▶ [Information given]
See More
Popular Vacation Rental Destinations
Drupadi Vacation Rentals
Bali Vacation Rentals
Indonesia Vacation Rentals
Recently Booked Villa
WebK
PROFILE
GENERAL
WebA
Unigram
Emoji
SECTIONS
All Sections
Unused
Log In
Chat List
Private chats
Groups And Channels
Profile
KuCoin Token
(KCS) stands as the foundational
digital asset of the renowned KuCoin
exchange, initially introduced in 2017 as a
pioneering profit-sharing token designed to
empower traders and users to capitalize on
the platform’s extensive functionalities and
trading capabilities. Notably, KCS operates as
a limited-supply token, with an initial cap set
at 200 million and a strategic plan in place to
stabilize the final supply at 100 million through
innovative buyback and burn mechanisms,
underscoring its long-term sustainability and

▶ [Your objective] All lines from the one that contains "Recently Booked Villa" through the end of the listing above should be copied exactly, with nothing else.

▶ [Expected answer]
Recently Booked Villa
WebK
PROFILE
GENERAL
WebA
Unigram
Emoji
SECTIONS
All Sections
Unused
Log In
Chat List
Private chats
Groups And Channels
Profile
KuCoin Token
(KCS) stands as the foundational
digital asset of the renowned KuCoin
exchange, initially introduced in 2017 as a
pioneering profit-sharing token designed to
empower traders and users to capitalize on
the platform’s extensive functionalities and
trading capabilities. Notably, KCS operates as
a limited-supply token, with an initial cap set
at 200 million and a strategic plan in place to
stabilize the final supply at 100 million through
innovative buyback and burn mechanisms,
underscoring its long-term sustainability and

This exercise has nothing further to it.